E così una borsa che sembrava appagata, tranquilla e fiduciosa ha pagato la tenuta ancora accettabile dell'indice (siamo solo del
2 per cento sotto i massimi e ancora del 5 per cento sopra il livello di inizio anno e del 12 per cento sopra i minimi della notte delle
elezioni) con una violenta rotazione interna, che ha visto banche e ciclici perdere il 10 per cento dai massimi e i difensivi recuperare
buona parte del terreno che avevano perduto da novembre.
Al momento in cui scriviamo la riforma sanitaria non è ancora stata votata dalla camera. Sul tema i repubblicani sono divisi in tre scuole di pensiero.

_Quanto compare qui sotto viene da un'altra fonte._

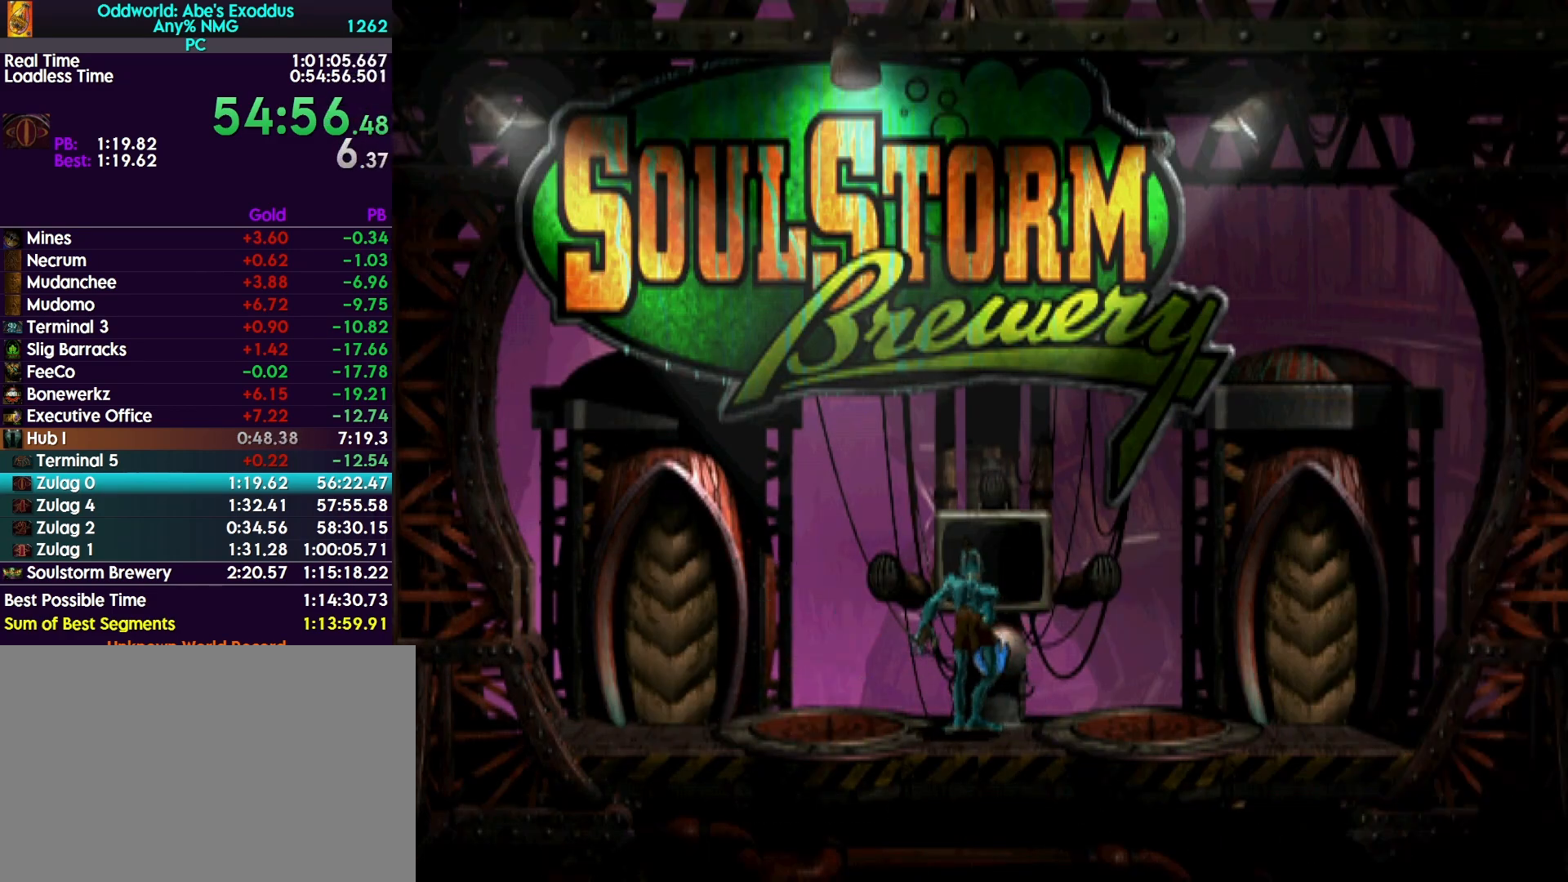
{"buttons": ["R1", "DPAD_RIGHT"], "events": [[100, "CROSS", "down"], [167, "CROSS", "up"], [267, "CROSS", "down"], [300, "CROSS", "up"], [400, "CROSS", "down"], [433, "CROSS", "up"]]}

Ci sono sulla destra i conservatori fiscali che, fosse per loro, abolirebbero completamente l'
Obamacare senza lasciarne traccia, mentre sulla sinistra ci sono i moderati del senato, che all'Obamacare apporterebbero ritocchi solo marginali. Il grosso del partito, la leadership di camera e senato e Trump sono invece per una linea intermedia. Il problema è che per fare passare qualsiasi cambiamento occorre il voto praticamente unanime di tutti i repubblicani, inclusi quelli delle due ali.
Azzardiamo però una previsione. Se la riforma non passerà, lo scenario più temuto dai mercati, il tema verrà rimesso nel cassetto e si passerà immediatamente alla revisione delle imposte. In altre parole resterà in piedi l'Obamacare, che è in crisi profonda e sta per esplodere. La colpa del pasticcio sarà quanto meno condivisa, da una parte i democratici che hanno imposto otto anni fa una riforma che ha fatto raddoppiare i prezzi delle polizze sanitarie e dall'altra i repubblicani che non sono stati capaci di raddrizzare le cose.
Se invece la riforma verrà approvata,
Trump tornerà ad apparire il grande negoziatore che afferma di essere e il mercato tirerà un grosso sospiro di sollievo. In altre parole, comunque vada, non si verificherà lo scenario più temuto dai mercati, quello di un'impasse prolungata.